There was no marked change in either percent total body fat or percent trunk fat attributable to 2D03 treatment. Two control animals (Animals 19836 and 23527) increased their body fat markedly during the 9 month study.

Body Weight

Average weight change for the HFD group was +0.5 kg (range −0.2 to +0.8) during the experimental period from −9 weeks to 24 weeks. While 1 control animal (Animal 19843) showed no weight change over that time period, Animal 19836 gained 1.6 kg and Animal 23527 gained 2.7 kg. In spite of continuing consumption of the high fat diet, the HFD animals did not gain as much weight as 2 of 3 control animals.

Food Intake

Food intake did not change during the experiment.

Assays

Serum 2D03 Concentration

Mean 2D03 Cmax following the first IV dose was 236±30 μg/mL. Mean 2D03 Cmax following the final IV dose was 286±46 μg/mL. All animals achieved trough serum levels of 2D03 between approximately 36 and 49 μg/mL following the first dose and between 23 and 137 μg/mL following the penultimate dose.

Anti Therapeutic Antibody (ATA) Assay

Antibodies to 2D03 were detected in the serum from Animal 19267 on Days 112, 126, and 140, which led to a decline in serum concentrations in that monkey beyond Day 14. The serum concentrations for this animal were constantly lower than those for the rest of the animals Additionally, Animals 20169 and 21937 in the HFD group and Animals 19836 and 19843 in the control group were also positive for antibodies to 2D03 during the recovery phase; however, the serum 2D03 concentrations were similar to those monkeys who did not test positive for ATAs.

Rules Based Medicine Multi Analyte Assay

89 parameters were tested by Rules Based Medicine. The following analytes showed a marked change during the treatment period: GM-CSF, EN-RAGE, FGF-basic, IL-1β, TNF-α, IL-13, IL-15, interferon-γ, and thrombopoietin.

### Exercises to complete
**A.** Extract the part of the 2D03 study passage from "Antibodies to 2D03 were" to "positive for ATAs.", word for word.
**B.** Extend the 2D03 study passage by writing what comes next, starting after its final sentence.
The items have nothing to do with the work on the study passage.

[Items from a data collection]
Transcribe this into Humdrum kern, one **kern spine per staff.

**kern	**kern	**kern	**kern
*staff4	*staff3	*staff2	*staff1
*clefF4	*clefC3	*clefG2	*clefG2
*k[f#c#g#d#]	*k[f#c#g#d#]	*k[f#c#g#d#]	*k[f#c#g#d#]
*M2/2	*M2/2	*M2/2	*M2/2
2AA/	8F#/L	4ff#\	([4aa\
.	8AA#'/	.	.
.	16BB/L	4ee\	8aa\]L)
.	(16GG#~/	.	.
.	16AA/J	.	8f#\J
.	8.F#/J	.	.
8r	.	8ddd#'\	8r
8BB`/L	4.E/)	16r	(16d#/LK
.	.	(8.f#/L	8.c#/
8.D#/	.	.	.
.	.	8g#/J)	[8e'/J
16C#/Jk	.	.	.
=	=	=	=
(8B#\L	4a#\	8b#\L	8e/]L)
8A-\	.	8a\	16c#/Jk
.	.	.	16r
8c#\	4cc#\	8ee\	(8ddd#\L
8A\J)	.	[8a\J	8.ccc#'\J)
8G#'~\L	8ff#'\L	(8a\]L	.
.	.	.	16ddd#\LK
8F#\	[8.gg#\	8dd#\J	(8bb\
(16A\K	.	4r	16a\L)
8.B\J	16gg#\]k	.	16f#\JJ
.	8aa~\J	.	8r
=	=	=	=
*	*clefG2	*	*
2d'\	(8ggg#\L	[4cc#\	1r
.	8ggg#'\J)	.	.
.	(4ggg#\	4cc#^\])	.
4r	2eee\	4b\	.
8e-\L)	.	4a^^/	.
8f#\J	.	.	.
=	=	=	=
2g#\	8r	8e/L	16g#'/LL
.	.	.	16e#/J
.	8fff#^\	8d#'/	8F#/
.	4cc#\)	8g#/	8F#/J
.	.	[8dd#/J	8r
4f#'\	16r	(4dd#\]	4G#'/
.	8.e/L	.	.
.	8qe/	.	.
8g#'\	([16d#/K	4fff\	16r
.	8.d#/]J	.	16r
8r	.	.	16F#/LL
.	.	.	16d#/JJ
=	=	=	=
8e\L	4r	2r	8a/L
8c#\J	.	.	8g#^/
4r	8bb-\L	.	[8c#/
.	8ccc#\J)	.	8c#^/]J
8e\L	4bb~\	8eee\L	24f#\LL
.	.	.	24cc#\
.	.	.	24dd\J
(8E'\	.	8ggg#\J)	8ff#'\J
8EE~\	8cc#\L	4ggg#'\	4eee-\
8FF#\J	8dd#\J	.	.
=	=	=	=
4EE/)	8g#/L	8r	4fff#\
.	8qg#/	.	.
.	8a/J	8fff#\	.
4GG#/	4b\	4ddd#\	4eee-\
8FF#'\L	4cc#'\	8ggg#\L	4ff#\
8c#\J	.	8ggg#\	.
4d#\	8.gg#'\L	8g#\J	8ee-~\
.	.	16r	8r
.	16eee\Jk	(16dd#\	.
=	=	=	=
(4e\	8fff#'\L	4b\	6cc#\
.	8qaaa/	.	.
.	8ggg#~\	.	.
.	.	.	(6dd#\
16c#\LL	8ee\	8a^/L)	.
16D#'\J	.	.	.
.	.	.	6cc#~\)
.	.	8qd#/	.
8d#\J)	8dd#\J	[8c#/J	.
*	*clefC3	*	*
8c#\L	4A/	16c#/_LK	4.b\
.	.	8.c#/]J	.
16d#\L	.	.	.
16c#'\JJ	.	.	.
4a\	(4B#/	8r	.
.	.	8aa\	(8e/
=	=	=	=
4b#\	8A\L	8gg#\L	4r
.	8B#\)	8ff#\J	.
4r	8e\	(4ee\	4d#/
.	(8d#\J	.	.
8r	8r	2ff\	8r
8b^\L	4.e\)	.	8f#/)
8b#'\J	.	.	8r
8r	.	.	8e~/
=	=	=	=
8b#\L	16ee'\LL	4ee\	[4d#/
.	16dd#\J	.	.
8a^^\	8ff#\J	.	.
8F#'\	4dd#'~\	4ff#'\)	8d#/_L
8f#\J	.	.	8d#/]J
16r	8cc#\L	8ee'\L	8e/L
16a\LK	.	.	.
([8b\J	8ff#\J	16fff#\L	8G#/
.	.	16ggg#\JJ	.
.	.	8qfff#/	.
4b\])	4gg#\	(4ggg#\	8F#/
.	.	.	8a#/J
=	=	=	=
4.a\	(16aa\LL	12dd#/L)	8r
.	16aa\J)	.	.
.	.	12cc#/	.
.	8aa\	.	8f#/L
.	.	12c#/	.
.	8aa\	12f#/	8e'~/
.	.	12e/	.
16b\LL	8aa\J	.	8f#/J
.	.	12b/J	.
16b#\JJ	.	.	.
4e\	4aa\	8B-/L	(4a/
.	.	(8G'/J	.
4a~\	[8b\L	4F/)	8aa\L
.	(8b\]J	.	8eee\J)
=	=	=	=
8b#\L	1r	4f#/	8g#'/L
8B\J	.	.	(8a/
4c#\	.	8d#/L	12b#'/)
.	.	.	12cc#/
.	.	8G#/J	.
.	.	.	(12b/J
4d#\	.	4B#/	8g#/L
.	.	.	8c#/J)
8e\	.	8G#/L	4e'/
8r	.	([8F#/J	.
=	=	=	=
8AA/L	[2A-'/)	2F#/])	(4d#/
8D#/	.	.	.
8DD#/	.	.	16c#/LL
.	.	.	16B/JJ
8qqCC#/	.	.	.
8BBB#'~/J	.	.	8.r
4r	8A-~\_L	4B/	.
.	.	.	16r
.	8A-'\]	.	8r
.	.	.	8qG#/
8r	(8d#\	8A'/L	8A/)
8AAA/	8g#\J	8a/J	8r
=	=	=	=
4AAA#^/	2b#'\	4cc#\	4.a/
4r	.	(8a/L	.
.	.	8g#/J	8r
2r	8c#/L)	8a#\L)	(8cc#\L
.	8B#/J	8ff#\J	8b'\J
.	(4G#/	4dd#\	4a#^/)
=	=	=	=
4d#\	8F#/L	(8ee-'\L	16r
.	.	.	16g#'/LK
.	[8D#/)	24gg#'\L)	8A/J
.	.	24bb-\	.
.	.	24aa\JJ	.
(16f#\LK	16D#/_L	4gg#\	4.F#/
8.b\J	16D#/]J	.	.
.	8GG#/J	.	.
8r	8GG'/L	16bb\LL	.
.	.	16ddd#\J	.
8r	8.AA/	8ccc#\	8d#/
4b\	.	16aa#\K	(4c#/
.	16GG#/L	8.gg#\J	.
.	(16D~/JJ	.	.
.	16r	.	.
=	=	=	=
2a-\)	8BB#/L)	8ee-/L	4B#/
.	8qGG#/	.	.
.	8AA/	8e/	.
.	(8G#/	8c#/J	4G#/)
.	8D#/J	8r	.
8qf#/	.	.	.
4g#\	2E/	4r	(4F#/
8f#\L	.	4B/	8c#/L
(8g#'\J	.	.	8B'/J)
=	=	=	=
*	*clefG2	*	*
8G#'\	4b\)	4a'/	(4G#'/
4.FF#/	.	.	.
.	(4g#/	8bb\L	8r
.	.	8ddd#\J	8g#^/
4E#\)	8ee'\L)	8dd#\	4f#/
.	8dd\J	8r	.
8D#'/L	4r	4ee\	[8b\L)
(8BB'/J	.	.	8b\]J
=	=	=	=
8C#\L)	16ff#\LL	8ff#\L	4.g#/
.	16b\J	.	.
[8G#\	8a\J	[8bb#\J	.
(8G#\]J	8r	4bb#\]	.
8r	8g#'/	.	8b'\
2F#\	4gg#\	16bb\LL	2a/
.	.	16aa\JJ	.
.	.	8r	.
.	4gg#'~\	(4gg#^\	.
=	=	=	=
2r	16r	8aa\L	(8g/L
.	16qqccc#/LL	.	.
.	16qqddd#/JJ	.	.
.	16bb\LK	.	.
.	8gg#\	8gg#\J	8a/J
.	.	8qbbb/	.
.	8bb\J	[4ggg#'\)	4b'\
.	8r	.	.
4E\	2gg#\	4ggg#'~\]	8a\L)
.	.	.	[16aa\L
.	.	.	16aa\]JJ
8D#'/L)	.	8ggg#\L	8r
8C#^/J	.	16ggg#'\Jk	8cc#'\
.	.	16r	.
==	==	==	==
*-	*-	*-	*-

### Responses
**A.**
Antibodies to 2D03 were detected in the serum from Animal 19267 on Days 112, 126, and 140, which led to a decline in serum concentrations in that monkey beyond Day 14. The serum concentrations for this animal were constantly lower than those for the rest of the animals Additionally, Animals 20169 and 21937 in the HFD group and Animals 19836 and 19843 in the control group were also positive for antibodies to 2D03 during the recovery phase; however, the serum 2D03 concentrations were similar to those monkeys who did not test positive for ATAs.

**B.**
GM-CSF levels spiked in all animals at the 8 week timepoint, were returning toward baseline at the end of the treatment period, and had returned to baseline value by 4 weeks.

EN-RAGE, FGF-basic, IL-1β, and TNF-α levels all decreased during 2D03 treatment and remained low through the end of the washout period, although FGF-basic showed some return toward baseline values (see e.g., FIGS. 4 and 5).

Values for IL-13 and IL-15 were close to the limits of detection in the RBM assay but both showed a decrease during 2D03 treatment, which persisted through the washout period (FIGS. 6 and 7A, respectively). Interferon-γ levels rose slightly during the treatment period and continued to rise for the first four weeks of the washout period, then showed a brief decline at Week 20, and another increase at Week 24 (FIG. 7B).

Thrombopoietin levels increased during 2D03 treatment and returned to baseline during the washout period.

Enzyme Linked Immunoabsorbent Assays

Oxidized LDL as measured by an ELISA was variable over the experimental period but no clear effect on this analyte was seen during 2D03 treatment.

Following the start of fructose supplementation, HFD animals displayed higher IL-1β levels than control animals. These levels decreased markedly, to the levels of the control animals, during the 2D03 treatment period. This reduction was maintained through the end of the washout period (FIG. 8A). A marked decrease in IL-1β was also measured in the RBM assay (see FIG. 5B); however, the separation in pre-treatment values between HFD and control groups was not evident in those results. Absolute values measured were also somewhat lower.

Pre treatment levels of TNF-α were elevated in HFD animals compared with control. These levels were reduced markedly during the treatment period, and the reduction was maintained through the washout period (FIG. 8B).

IL-6, as measured by an ELISA, showed a small increase in variability during the 2D03 treatment period, and persisted through the washout period. IL-6 levels measured in the RBM panel were highly variable but did not increase in variability during dosing (FIG. 9A-B).

There was no change in IL-1 receptor antagonist (IL-1ra) level during the study. here was no marked change in adiponectin, CRP, IL-18, or soluble CD40 ligand in any animal during the 9 months of this study. This is in agreement with the results for these analytes obtained in the Rules Based Medicine multi analyte profile.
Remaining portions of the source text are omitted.